How slowing global growth will have a negative impact on India’s exports?
- The impact of the growth slowdown in the US and Europe is deeper than the recovery in China: The US and Europe have a combined GDP that is twice that of China. Therefore, the impact of the growth slowdown in the US and Europe will be deeper than the recovery in China. This will have a negative impact on India’s exports to the US and Europe.
- India’s exports to the US and Europe are more than to China by a factor of six: India exports more to the US and Europe than to China by a factor of six. Therefore, the negative impact of the growth slowdown in the US and Europe will be felt more by India than by China.
- India’s growing dependence on commodity exports makes it more vulnerable to global growth volatility: India’s exports of petroleum products and steel are growing, and this makes India more vulnerable to global growth volatility. As global growth slows down, demand for commodities is likely to decline, which will have a negative impact on India’s exports.
External vulnerabilities
- India’s external vulnerability is expected to decline with a narrower current account deficit (CAD) and modest short-term external debt.

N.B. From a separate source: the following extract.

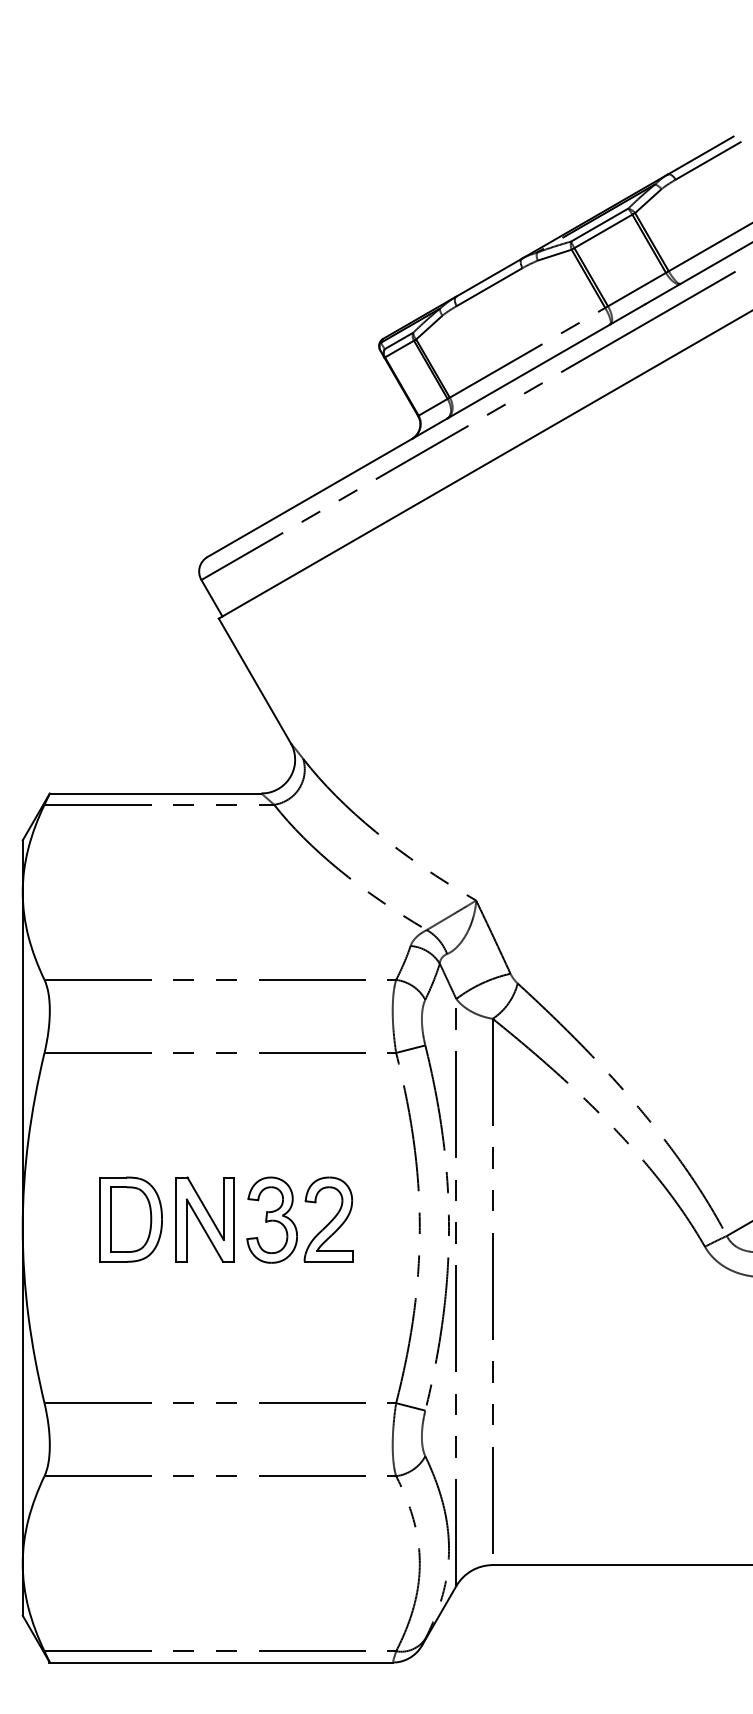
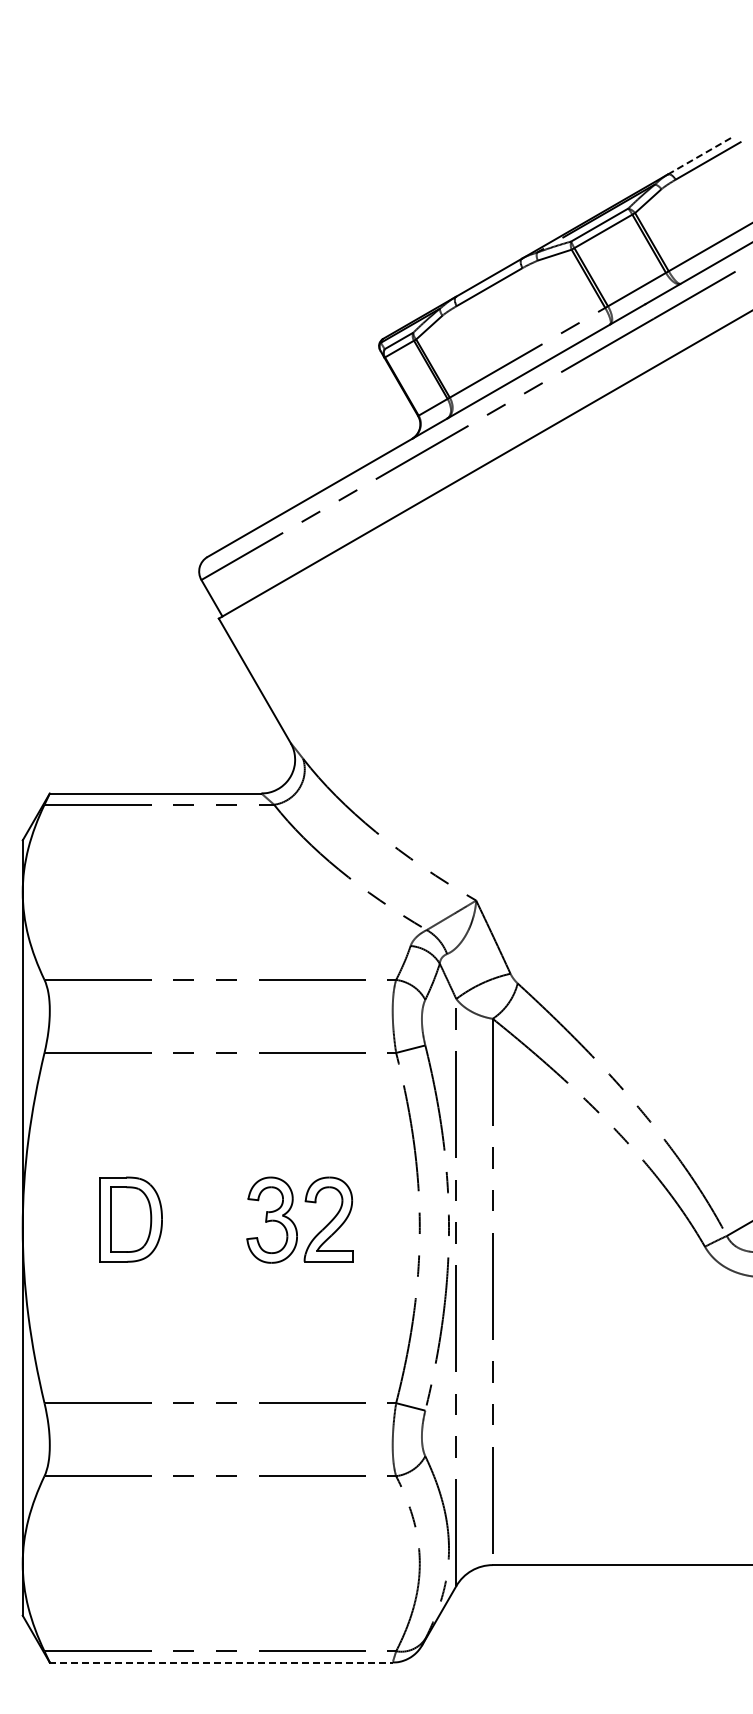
line at (701, 155): solid -> dashed
part at (204, 1219): present -> none
line at (221, 1662): solid -> dashed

- The CAD is expected to narrow to 2% of GDP this fiscal from an estimated 2.5% last fiscal.
Conclusion
- The RBI’s decision to pause on rate hikes is driven by expectations of a decline in inflation. However, inflation risks remain, and the impact of rate hikes on GDP growth is expected to be significant. India’s external vulnerabilities are expected to decline, but the banking turmoil playing out amid interest rate hikes by important central banks and elevated debt levels remains a risk. The RBI’s decision to pause on rate hikes will be closely watched, and further rate hikes may be necessary if inflation risks persist.
Mains Question
Q. Enumerate the factors that led RBI to pause on rate hikes, and discuss the potential risks and impacts on the Indian economy?